Research now implicates bile acids in the carcinogenesis of colon, stomach, pancreas, liver, and even oesophagus cancers.
After breaking down fat for absorption, bile acids, including the more toxic secondary bile acids, are reabsorbed by the gut and return to the liver and then the gall bladder to be used again when needed. Recirculation around the gastrointestinal tract can occur up to twelve times a day. This means that other organs in the system are exposed to carcinogenic secondary bile acids, increasing the risk of other types of cancer. Research now implicates bile acids in the carcinogenesis of colon, stomach, pancreas, liver, and even oesophagus cancers, among others.
Bernstein hopes that by integrating the evidence from studies worldwide implicating bile acids as carcinogens in the colon and gastrointestinal system, dietary changes will be promoted. Dietary changes could save thousands of lives a year, worldwide.
After decades of research, what advice would you give a young researcher interested in getting started in your field?
Major advances in controlling cancer could be accomplished by further understanding the lifestyle factors that contribute to causing cancer and how these factors could be modified. Cancer prevention is a promising field of study that would be worthwhile for a young researcher.

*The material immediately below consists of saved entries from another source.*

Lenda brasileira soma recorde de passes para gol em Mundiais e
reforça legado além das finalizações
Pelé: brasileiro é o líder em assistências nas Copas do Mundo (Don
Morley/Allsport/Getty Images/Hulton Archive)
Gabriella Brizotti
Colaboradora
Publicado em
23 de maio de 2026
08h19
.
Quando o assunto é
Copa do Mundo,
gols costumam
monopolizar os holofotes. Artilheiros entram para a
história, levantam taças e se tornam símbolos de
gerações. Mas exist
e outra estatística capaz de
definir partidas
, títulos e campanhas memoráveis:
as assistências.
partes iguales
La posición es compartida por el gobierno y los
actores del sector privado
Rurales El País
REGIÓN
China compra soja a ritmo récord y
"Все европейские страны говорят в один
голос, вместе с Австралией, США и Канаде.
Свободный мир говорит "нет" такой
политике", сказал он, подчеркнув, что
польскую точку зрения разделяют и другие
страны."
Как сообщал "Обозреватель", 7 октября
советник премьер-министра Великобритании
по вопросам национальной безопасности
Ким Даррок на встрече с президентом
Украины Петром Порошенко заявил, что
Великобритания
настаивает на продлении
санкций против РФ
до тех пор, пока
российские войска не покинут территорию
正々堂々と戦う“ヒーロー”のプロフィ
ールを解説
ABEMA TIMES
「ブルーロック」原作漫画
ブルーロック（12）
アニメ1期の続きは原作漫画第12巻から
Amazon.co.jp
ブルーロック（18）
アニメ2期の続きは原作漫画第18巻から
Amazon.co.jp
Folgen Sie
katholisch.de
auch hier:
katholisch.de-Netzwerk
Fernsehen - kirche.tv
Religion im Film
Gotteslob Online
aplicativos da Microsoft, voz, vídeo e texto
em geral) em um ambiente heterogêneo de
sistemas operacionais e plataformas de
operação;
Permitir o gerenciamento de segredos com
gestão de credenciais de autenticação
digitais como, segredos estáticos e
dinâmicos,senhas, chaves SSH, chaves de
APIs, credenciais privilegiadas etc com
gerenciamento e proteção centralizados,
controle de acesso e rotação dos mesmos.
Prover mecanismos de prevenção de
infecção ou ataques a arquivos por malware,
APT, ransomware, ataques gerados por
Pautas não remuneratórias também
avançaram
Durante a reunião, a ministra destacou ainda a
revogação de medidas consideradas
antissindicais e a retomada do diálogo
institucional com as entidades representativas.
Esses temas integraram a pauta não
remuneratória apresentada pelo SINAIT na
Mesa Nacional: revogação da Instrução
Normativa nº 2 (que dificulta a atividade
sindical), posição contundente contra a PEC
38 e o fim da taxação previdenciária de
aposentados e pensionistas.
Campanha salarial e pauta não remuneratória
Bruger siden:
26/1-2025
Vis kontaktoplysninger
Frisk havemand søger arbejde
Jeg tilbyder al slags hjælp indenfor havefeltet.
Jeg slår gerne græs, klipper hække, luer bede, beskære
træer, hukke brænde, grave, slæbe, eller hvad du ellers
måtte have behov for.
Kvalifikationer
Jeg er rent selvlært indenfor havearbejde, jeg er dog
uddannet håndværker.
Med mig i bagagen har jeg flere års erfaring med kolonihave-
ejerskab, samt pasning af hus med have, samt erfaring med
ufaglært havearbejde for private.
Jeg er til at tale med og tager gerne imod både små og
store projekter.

What are the next steps needed to take this area of research forward?
Studies of diet and exercise need to be expanded to determine which specific elements of diet and exercise affect the levels of carcinogenic secondary bile acids in the blood and in the faeces of humans.
What could your findings one day mean for patients with gastrointestinal cancers?
After a gastrointestinal cancer is removed, patients should be advised to alter their diet and exercise patterns to reduce the chance of a subsequent gastrointestinal cancer.